Which alternative should you pick?
Replacing Trello isn't a single call — it's a trade between license terms, team size, and how much early-stage roughness you can absorb. The 4 projects above split along those lines:
- You want the most active community and the lowest risk of abandonment → wekan. 20,975★ — the largest user base in this list, which usually means more StackOverflow answers, more plugins, and more deployment runbooks online.
- You need a project that has shipped a release in the last few weeks → kanboard. Last commit 2026-07-01 — the freshest activity in this list.
License & commercial-use notes
With a Trello replacement the license usually decides more than the feature list — whether you can modify it, ship it inside a product, or host it as a service. The 4 projects here fall into:
- Permissive (wekan, kanboard) — MIT / Apache / BSD / ISC — modify and embed inside a commercial product with no copyleft obligation. The safest bucket for shipping in a proprietary codebase.
- Unverified license (planka, leanote) — GitHub returned no clear SPDX id. Treat as all-rights-reserved until you read the project's LICENSE file directly — do not assume commercial use is permitted.
License fields come from the GitHub API's SPDX classification and can lag a relicense. The repository linked on each card is authoritative — confirm its LICENSE file before any license-sensitive deployment.
Maintenance health of these 4 projects
Of the 4 projects listed, 3 shipped at least one commit in the last 12 months. See how we rank for the full criteria and our self-hosting cost reality check, which apply across every comparison on this site.
Frequently asked questions
How do these 4 alternatives compare on maintenance health?

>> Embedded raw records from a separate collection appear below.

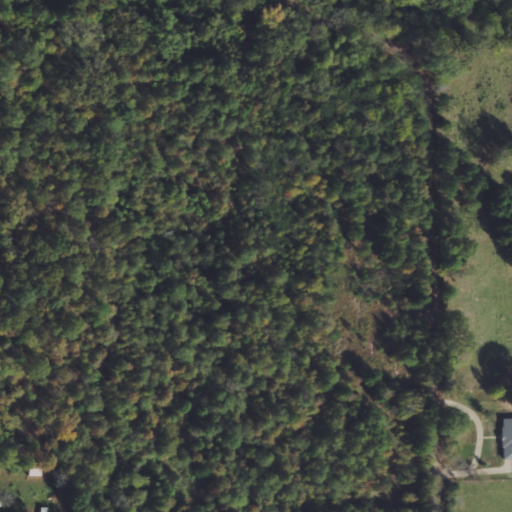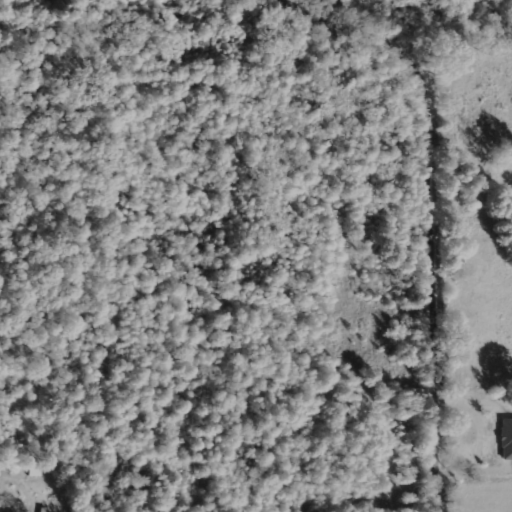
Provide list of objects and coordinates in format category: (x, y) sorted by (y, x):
road: (435, 218)
building: (505, 438)
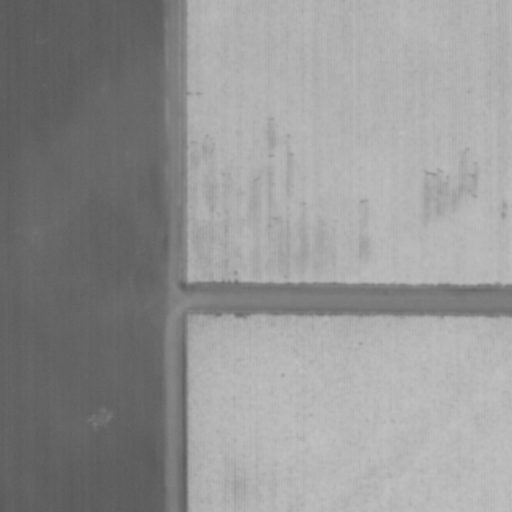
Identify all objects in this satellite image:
crop: (255, 255)
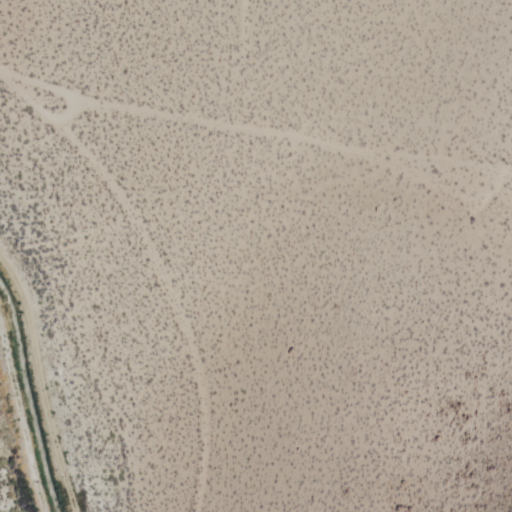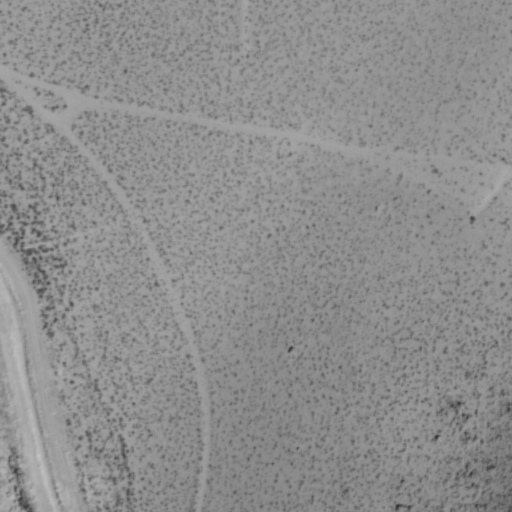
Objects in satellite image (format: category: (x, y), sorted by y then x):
road: (255, 117)
road: (167, 277)
road: (44, 375)
road: (17, 420)
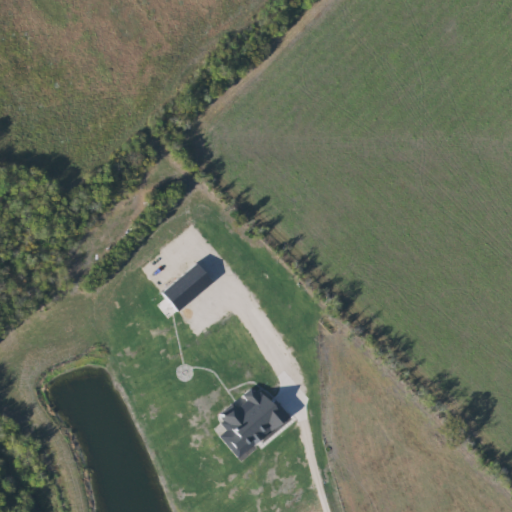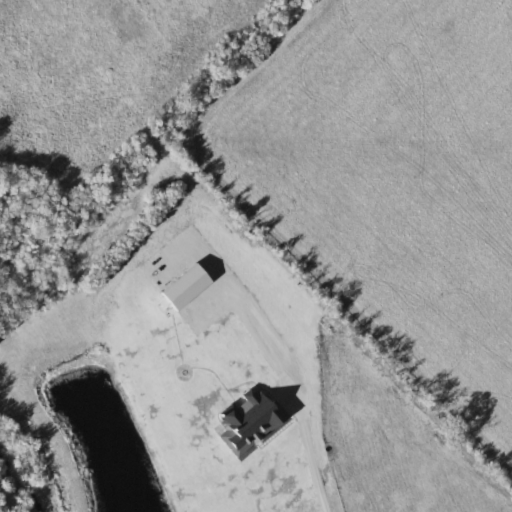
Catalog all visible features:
road: (305, 453)
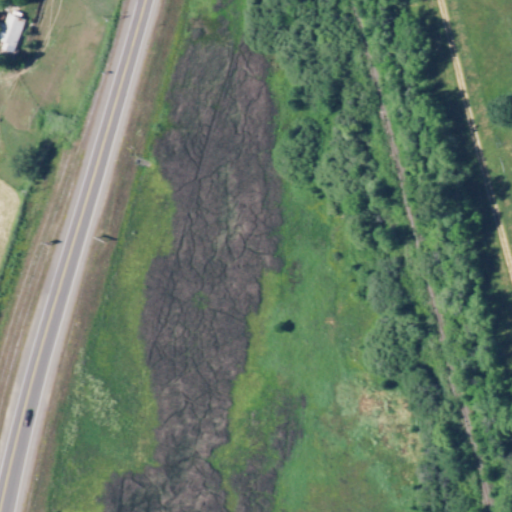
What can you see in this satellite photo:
road: (140, 7)
building: (10, 32)
road: (88, 181)
railway: (417, 255)
road: (20, 430)
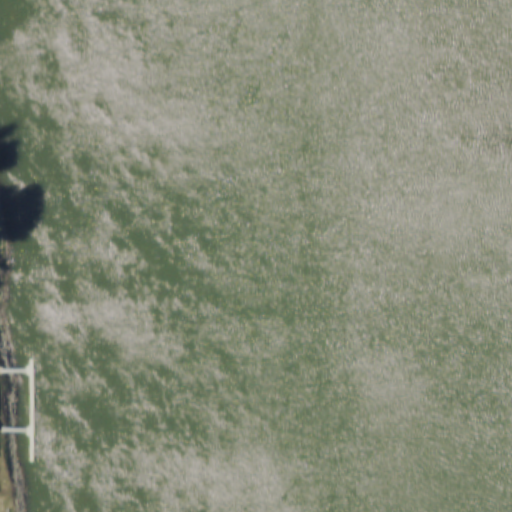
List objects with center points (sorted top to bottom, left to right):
river: (327, 256)
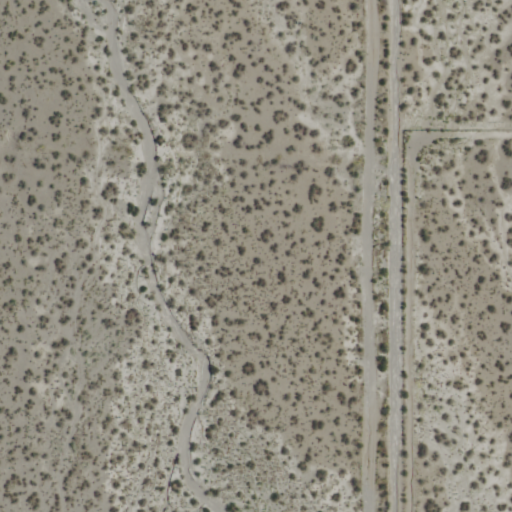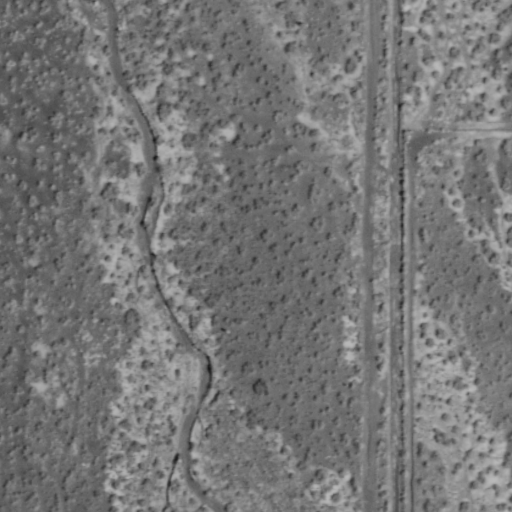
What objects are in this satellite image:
road: (454, 125)
road: (395, 255)
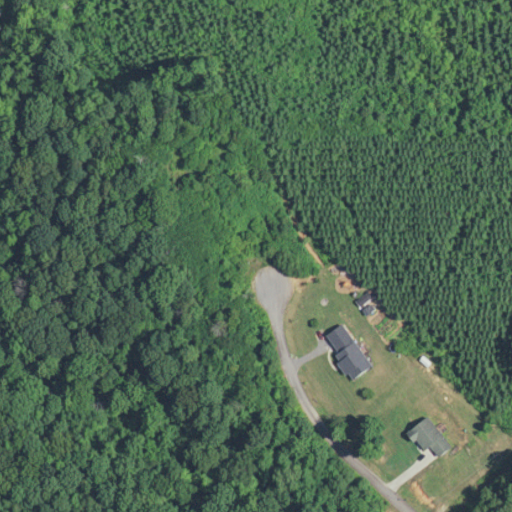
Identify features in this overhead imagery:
building: (355, 362)
road: (312, 408)
building: (432, 438)
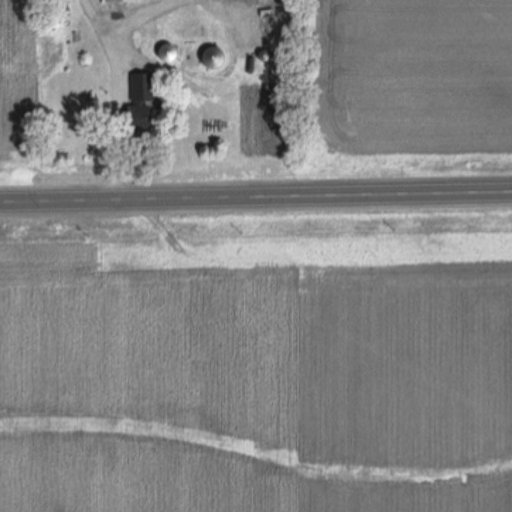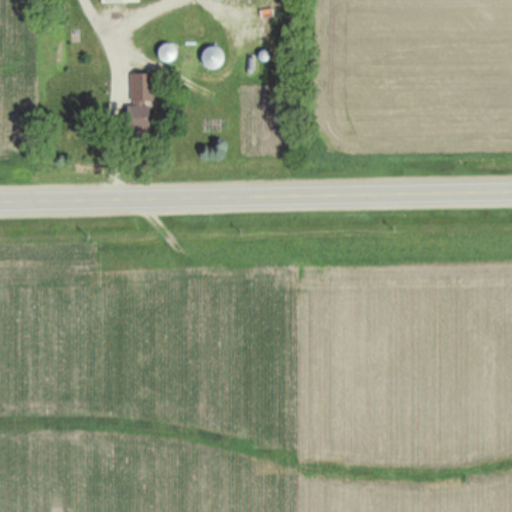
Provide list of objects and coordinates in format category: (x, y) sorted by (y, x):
building: (121, 1)
building: (169, 53)
building: (214, 59)
road: (256, 202)
crop: (256, 360)
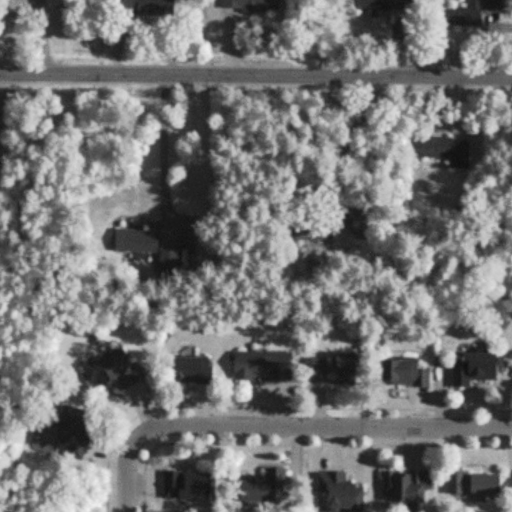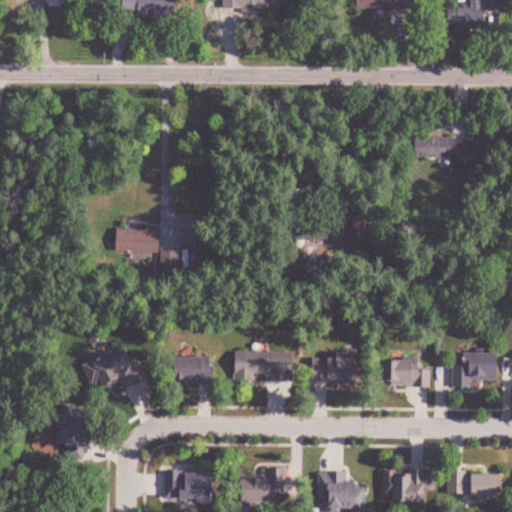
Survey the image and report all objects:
building: (62, 1)
building: (370, 4)
building: (251, 5)
building: (160, 7)
building: (453, 17)
road: (255, 76)
road: (349, 137)
building: (432, 147)
road: (165, 151)
building: (321, 233)
building: (141, 242)
building: (174, 259)
building: (249, 347)
building: (397, 352)
building: (329, 354)
building: (184, 355)
building: (463, 355)
building: (267, 366)
building: (197, 369)
building: (479, 369)
building: (118, 371)
building: (410, 373)
road: (302, 406)
road: (330, 427)
building: (78, 432)
road: (300, 441)
building: (319, 462)
road: (124, 466)
building: (398, 469)
building: (474, 470)
road: (108, 478)
building: (480, 484)
building: (194, 486)
building: (410, 486)
building: (267, 487)
building: (346, 494)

3 of 4 have shipped a commit in the last 12 months. At least one project here has 5,000+ GitHub stars, which usually correlates with sustained maintainership. Always check the last-pushed date in the cards above and read the latest 5 closed issues — those two signals together catch 80% of abandoned-project cases.
How this page was compiled
- Repository facts (stars, license, language, last commit) come straight from the GitHub public API and are linked on each card as the primary source.
- Editorial analysis is drafted from Trello's use case and the alternatives' repository metadata, then reviewed by hand.
- Maintenance signal: 3 of 4 projects shipped a commit in the last 12 months as of the latest rebuild (most recent activity: ).
- Last editorial review: by Yusuke Morinaga.
- Spotted an error? Email [email protected] with the page URL (subject prefix
[correction]) — we ship corrections within 14 days.